Knochenharter Schocker über die Bewohner eines Wohnblocks in den Banlieues, die sich mit einer Invasion aggressiver Giftspinnen konfrontiert sehen.
FAST FACTS:
• Attack the Block: Großartig effektiver Spinnenschocker aus Frankreich
• In Frankreich größter Boxoffice-Erfolg eines lokalen Horrorfilms seit über 20 Jahren
• Sébastien Vaniček empfiehlt sich als Talent von Morgen (dreht als nächstes einen neuen „Evil Dead“)
• Prominente Fürsprecher: Sam Raimi und Stephen King sind Fans
• Weltpremiere bei der 80. Mostra in Venedig
• Deutschlandpremiere als Abschlussfilm des Fantasy Film Fest 2023
CREDITS:
O-Titel: Vermines; Land / Jahr: Frankreich 2023; Laufzeit: 106 Minuten; Regie: Sébastien Vaniček; Drehbuch: Sébastien Vaniček, Florent Bernard; Besetzung: Théo Christine, Sofia Lesaffre, Finnegan Oldfield, Jérôme Niel, Lisa Nyarko; Verleih: Plaion Pictures (Vertrieb STUDIOCANAL); Start: 21. November 2024
REVIEW:
„Les camemberts“ nennen die Menschen in Noisy-le-Grand die imposanten Arènes de Picasso, die nach Entwürfen des Architekten Manuel Núñez Yanowsky von 1974 bis 1985 errichtet wurden und als so etwas wie das Wahrzeichen der 70.000-Seelen-Gemeinde am östlichsten Rand von Paris gelten, gekennzeichnet von runden Hochhausscheiben, die aussehen wie eine überdimensionierte Telefonwählscheibe – oder eben ein riesiger Camembert.
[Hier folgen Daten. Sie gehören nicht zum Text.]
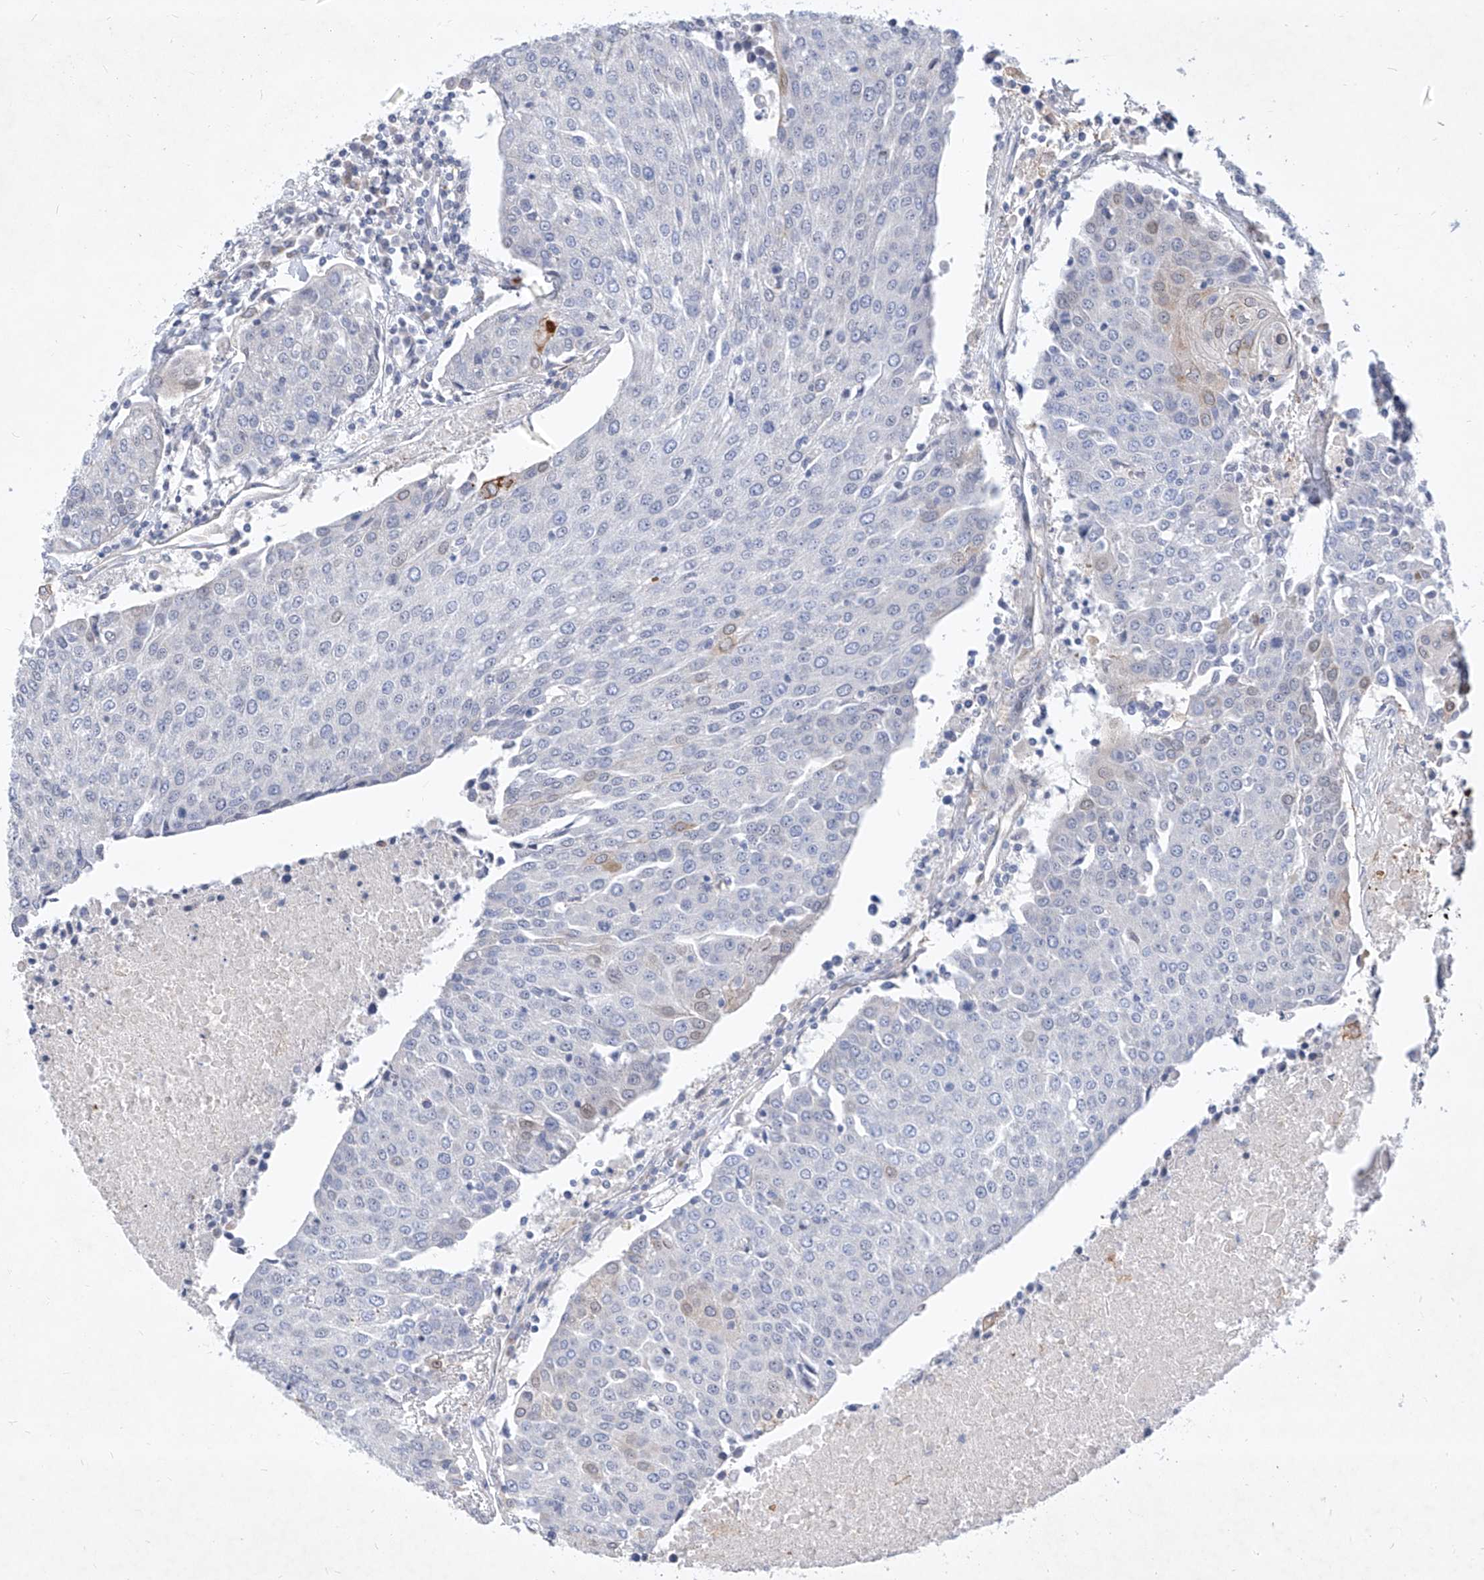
{"staining": {"intensity": "negative", "quantity": "none", "location": "none"}, "tissue": "urothelial cancer", "cell_type": "Tumor cells", "image_type": "cancer", "snomed": [{"axis": "morphology", "description": "Urothelial carcinoma, High grade"}, {"axis": "topography", "description": "Urinary bladder"}], "caption": "DAB immunohistochemical staining of human high-grade urothelial carcinoma reveals no significant expression in tumor cells.", "gene": "MX2", "patient": {"sex": "female", "age": 85}}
Die Arènes de Picasso sind der filmisch prägnante Schauplatz des Spielfilmdebüts von Sébastien Vaniček und verweisen gleich auf eines der augenfälligsten Talente des jungen Franzosen: Der Mann hat ein Auge fürs Kino, für starke Bilder, für Bewegung und Kinetik. Was „Spiders – Ihr Biss ist der Tod“ mehr sein lässt als nur einen weiteren Spinnenhorror in der Ahnenfolge von „Arachnophobia“, „8 Legged Freaks“ und dem diesjährigen „Sting“. Der Film macht was her. Und sieht deutlich teurer aus, als er gekostet haben kann.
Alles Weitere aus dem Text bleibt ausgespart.